I log into Squarespace, choose the newsletter (the cool name for blog), and hit the add new button. I cut and paste the words from iA Writer into the post, add a photo or two, choose a title, add some hashtags and other SEO stuff, and hit publish. 10 minutes tops.
Then I jump over to the marketing tab in Squarespace, choose email campaign, and copy the writing into an email blast to the subscribers.
Then I sit back and watch literally nothing happen. I love it. If you’re doing all this for anybody other than yourself, it will feel forced, fraudulent, it’ll become a chore. My publishing commitment and schedule is self-imposed. It has to be. I don't have a client, a publisher, a deadline, or anything other than my own promise, like a kid with a fake ID trying to get into the writers' club. If you’re reading this, know that very few other people have.
The Writing
This is the fun part. I don’t have a plan when I sit down to write. Honestly, I just start typing, either on the typewriter or keyboard in iA Writer, and surprise myself with what comes out. Usually, I start with a small recent observation, boring, common. As I describe it, I am reminded of something else, a feeling, a memory. Every single time, I realize something new about myself. This is the biggest advice I can give you. Write for yourself. I have no interest in creating content to impress an algorithm or writing on a topic I’m not interested in only because I know it’s popular.
Sometimes, when I sit down to write, it seems effortless. Words jump onto the page and the typewriter dings faster and faster. That happens about half the time. The other half of the time, I sit there, blinking cursor teasing me. Bukowski's poem, 8 Count, with his typewriter tombstone still, repeats in my head. But I don't mind these times. If the words aren't coming easily, I don't push it. Sometimes the inspiration comes at strange times, days or weeks later. When it does come, the surprise that it's here is half the fun of writing.
The Photography
The storytelling aspect of writing informs my photography, or at least the photography I'd like to make. They complement each other. The story is often found in the in-between moments, the preparation or the cleanup, and it is fun to look for the less obvious images that push the plot of the story forward. The visual notebook of photos is my personal journal, and the photos add specifics and memories that I rely on when writing.

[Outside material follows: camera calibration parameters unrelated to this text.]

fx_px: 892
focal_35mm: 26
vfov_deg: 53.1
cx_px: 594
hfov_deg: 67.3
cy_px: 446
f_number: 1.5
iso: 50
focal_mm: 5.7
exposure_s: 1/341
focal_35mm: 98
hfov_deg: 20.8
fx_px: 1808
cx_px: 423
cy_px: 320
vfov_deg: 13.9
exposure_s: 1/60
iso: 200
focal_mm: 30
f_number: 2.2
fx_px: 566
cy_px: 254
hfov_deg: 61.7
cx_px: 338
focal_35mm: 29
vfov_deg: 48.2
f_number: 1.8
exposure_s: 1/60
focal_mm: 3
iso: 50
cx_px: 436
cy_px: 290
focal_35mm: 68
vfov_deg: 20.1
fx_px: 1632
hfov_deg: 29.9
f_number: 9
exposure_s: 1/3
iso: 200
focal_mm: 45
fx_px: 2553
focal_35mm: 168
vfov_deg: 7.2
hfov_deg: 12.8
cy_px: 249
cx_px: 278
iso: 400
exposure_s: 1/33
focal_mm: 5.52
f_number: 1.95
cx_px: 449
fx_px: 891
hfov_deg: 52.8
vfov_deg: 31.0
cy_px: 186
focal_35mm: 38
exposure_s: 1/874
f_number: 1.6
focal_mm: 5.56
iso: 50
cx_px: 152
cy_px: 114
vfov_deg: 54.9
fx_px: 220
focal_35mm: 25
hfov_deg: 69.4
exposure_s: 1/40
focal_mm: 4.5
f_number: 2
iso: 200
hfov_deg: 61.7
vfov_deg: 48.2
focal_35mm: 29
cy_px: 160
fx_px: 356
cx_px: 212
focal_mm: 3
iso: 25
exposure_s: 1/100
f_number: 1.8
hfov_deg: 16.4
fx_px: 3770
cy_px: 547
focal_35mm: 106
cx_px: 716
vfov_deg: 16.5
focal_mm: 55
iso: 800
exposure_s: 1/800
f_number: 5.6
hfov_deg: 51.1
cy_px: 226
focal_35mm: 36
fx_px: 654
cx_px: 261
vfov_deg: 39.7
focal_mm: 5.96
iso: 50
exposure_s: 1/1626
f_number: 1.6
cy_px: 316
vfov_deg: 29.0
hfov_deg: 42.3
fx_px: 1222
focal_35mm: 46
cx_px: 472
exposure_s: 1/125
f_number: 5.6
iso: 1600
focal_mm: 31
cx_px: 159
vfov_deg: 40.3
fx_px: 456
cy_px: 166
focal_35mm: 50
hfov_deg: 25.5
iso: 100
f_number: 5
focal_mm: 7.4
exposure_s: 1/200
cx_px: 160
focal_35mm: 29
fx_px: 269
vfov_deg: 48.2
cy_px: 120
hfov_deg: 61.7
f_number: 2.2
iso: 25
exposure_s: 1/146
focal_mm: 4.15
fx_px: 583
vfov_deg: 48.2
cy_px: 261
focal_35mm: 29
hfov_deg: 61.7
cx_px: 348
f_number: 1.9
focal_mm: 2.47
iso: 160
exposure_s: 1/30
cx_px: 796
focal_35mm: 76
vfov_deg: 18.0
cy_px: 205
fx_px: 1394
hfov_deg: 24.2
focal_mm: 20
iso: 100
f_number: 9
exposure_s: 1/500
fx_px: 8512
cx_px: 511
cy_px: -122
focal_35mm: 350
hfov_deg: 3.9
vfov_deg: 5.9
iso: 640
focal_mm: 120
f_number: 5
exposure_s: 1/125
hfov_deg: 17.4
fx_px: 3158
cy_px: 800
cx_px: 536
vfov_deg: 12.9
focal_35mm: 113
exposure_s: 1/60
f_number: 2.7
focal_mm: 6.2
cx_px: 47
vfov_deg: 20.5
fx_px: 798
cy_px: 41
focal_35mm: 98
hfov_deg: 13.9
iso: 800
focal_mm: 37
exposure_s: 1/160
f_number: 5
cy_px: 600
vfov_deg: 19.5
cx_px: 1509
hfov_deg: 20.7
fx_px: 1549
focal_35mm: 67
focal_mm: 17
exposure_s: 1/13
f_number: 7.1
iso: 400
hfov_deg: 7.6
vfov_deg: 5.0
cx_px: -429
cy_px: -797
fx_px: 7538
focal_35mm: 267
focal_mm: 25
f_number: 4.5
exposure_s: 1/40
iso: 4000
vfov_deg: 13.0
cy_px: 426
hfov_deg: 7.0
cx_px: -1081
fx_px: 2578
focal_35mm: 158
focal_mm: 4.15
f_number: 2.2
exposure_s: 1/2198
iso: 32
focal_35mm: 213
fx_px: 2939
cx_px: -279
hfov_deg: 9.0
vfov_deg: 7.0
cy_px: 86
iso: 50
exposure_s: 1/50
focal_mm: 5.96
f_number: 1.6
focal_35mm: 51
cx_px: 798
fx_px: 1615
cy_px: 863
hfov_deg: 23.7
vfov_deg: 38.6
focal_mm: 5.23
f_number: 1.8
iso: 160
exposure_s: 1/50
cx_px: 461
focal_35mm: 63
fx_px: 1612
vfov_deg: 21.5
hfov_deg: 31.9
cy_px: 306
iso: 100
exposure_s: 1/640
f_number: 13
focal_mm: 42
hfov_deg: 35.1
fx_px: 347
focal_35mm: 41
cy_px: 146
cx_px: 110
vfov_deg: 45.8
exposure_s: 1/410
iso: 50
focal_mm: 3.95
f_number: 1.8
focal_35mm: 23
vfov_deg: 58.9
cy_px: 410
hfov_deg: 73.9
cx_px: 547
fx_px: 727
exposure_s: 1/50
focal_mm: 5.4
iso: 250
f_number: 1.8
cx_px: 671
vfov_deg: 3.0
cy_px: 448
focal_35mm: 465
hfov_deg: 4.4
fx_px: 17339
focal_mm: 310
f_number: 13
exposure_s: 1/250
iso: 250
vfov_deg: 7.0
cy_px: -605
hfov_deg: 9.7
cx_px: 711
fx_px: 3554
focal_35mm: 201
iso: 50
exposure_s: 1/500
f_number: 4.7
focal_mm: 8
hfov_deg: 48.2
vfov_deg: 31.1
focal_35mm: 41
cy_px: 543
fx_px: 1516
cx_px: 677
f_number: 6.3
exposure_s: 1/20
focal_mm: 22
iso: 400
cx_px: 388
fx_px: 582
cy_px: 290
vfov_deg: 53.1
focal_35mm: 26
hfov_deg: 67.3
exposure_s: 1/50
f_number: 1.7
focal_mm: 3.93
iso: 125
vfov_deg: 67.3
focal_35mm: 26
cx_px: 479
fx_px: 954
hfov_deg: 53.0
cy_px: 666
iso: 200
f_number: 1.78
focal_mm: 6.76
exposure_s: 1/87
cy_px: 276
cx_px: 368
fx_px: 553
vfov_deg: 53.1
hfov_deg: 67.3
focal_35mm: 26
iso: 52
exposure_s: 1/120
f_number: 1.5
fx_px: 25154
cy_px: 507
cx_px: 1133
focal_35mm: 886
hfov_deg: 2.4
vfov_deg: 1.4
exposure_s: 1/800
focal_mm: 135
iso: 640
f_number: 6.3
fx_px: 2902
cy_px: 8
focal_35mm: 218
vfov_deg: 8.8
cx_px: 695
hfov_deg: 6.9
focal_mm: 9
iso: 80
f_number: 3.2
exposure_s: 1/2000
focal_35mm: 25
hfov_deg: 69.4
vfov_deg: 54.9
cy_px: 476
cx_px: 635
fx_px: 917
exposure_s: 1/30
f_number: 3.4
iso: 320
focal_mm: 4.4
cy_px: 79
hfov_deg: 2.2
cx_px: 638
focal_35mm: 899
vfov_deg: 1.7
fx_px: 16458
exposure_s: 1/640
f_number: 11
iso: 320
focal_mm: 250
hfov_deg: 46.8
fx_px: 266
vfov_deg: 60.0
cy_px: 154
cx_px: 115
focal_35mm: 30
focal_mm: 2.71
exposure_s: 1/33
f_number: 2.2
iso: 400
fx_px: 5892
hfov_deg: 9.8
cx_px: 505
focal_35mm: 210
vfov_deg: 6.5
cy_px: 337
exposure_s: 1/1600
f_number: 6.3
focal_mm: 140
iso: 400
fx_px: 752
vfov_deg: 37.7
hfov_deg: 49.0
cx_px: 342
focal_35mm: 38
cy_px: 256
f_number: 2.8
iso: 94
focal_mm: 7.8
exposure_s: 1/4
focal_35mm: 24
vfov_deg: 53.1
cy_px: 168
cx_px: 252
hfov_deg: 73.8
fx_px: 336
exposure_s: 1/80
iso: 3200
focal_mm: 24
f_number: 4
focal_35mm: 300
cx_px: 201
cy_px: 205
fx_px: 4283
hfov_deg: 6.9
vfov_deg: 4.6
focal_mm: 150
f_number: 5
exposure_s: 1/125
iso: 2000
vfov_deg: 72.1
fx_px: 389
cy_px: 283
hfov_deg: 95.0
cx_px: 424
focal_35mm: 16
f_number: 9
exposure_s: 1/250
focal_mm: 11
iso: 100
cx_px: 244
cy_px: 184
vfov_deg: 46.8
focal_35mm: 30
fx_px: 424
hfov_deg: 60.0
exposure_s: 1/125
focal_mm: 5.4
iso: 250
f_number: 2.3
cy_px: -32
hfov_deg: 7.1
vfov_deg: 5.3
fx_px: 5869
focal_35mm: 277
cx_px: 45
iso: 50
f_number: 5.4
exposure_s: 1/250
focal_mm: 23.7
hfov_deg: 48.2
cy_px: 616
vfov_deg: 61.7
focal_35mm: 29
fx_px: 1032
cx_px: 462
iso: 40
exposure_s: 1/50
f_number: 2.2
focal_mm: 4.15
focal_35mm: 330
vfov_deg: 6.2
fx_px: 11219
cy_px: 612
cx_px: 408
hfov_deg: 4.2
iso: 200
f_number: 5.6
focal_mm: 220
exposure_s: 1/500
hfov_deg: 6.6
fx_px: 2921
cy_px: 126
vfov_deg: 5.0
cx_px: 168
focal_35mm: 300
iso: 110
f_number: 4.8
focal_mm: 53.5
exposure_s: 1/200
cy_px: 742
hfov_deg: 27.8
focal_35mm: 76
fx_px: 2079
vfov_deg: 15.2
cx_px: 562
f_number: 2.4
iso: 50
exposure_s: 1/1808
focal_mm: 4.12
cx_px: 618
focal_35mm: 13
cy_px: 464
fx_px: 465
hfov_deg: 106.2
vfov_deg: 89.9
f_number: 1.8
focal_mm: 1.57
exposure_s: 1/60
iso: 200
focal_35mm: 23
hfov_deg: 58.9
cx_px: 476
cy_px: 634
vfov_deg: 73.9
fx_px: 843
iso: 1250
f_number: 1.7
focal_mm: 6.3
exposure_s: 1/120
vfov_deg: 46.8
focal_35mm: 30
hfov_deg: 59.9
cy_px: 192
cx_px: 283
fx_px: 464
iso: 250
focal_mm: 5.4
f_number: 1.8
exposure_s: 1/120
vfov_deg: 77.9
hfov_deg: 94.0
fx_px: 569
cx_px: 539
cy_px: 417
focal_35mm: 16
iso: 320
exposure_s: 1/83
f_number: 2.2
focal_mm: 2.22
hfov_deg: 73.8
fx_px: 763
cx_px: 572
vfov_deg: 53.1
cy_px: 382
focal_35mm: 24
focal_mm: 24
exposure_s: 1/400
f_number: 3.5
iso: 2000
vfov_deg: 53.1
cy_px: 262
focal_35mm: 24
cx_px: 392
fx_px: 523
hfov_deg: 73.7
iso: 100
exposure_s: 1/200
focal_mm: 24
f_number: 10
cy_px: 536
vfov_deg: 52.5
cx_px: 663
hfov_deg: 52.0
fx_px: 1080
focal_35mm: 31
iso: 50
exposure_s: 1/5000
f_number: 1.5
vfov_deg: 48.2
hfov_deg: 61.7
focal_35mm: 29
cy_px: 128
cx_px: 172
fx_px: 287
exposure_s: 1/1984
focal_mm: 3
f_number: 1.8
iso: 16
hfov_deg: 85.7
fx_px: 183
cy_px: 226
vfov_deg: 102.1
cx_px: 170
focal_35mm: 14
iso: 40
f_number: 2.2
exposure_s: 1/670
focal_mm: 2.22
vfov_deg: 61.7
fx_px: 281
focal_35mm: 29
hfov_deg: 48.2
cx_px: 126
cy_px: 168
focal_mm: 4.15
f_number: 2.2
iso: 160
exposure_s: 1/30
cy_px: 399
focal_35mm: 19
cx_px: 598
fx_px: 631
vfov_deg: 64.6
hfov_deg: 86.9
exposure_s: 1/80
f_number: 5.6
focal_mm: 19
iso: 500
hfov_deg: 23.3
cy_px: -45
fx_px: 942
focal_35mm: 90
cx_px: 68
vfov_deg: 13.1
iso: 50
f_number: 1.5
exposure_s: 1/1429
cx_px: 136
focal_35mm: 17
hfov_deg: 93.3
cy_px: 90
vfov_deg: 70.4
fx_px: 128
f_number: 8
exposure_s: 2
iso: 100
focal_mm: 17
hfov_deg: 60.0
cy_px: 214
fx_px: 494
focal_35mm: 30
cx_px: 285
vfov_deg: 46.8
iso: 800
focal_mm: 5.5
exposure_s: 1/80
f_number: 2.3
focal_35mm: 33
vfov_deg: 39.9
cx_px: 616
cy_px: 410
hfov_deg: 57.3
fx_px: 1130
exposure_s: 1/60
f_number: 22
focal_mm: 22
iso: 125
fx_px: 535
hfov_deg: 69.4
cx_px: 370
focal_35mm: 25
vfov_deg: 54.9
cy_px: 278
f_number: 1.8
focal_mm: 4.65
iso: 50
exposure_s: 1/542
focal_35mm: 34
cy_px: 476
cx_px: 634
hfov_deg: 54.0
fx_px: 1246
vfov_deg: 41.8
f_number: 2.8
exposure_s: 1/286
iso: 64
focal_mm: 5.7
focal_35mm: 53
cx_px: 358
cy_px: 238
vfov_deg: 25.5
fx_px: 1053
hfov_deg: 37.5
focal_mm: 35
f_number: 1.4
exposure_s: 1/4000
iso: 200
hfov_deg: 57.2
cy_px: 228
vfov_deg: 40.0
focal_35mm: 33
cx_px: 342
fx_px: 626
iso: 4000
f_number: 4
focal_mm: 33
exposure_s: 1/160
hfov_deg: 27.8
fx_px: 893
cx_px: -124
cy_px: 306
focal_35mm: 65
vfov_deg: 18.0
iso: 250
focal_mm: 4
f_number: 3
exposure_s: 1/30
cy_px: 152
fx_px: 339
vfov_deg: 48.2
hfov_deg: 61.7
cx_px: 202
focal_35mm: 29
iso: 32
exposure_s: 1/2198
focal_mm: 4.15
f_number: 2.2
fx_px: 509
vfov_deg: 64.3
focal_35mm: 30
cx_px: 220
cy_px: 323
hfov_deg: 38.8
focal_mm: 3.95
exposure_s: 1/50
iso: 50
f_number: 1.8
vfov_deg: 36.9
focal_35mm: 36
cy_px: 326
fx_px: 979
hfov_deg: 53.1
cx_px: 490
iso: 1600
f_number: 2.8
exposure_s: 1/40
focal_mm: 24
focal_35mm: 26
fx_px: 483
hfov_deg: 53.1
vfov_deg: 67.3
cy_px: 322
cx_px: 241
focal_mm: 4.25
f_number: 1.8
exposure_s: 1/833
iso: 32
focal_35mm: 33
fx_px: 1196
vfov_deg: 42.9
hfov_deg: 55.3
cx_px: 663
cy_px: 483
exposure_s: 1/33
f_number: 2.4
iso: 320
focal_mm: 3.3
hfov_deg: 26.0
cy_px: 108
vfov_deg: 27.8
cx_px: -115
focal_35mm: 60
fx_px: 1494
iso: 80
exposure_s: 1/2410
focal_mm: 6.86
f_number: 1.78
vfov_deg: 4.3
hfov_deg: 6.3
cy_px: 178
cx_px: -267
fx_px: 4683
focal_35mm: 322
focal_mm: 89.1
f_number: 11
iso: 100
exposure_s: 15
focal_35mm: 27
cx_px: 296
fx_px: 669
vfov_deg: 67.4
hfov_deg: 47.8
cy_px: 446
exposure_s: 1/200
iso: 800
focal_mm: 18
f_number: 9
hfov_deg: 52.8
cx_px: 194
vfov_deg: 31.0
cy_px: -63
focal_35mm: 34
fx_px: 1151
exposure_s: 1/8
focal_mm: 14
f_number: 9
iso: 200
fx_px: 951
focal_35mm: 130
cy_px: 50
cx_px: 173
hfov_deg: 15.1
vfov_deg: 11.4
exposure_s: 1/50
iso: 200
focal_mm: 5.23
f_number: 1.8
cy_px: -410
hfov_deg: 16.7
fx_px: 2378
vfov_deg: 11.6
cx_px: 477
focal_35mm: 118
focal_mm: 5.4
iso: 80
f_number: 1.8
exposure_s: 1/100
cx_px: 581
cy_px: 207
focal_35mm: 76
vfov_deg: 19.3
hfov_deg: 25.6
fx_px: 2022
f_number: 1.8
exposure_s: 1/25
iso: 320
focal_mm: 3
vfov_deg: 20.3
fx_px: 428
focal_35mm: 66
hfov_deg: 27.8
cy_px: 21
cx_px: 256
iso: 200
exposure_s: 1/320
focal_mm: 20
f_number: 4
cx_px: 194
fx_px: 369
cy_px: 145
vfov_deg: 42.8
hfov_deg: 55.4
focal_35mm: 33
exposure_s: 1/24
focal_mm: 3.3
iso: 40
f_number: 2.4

I probably shoot relatively little, taking only one or two photos a day, sometimes none. As a dad, my days are filled with commutes to school, homework, grocery shopping, dinner making, all that stuff. It gives a different perspective to the times of the golden hours around sunrise and sunset. They're the best times of the day, not because of the great light for photography, but because of the time I have with family. I've learned to enjoy photography in the harsh mid-day sun, while the kids are in school, while I'm on a stroll around the neighborhood, or while I'm writing in my truck in the Whole Foods parking lot.
I often revert back to lessons learned from reading my favorite writer, Joan Didion. I relate so much to her essay, Why I write. She said,
I write entirely to find out what I'm thinking, what I'm looking at, what I see and what it means.
All of this process, choosing which space pen to write with on which Field Notes or Moleskine notebook, which typewriter to use or which mechanical keyboard with which word processing software, which camera, film, scanner, presets, website hosting, external hard drives, which words to write and when, or which photos to take and where, all of these endless process details seem pointless but they answer questions about myself I didn't know I was asking. They document where I am in this world, at this moment, and the thoughts I realize after the fact make it all worth it.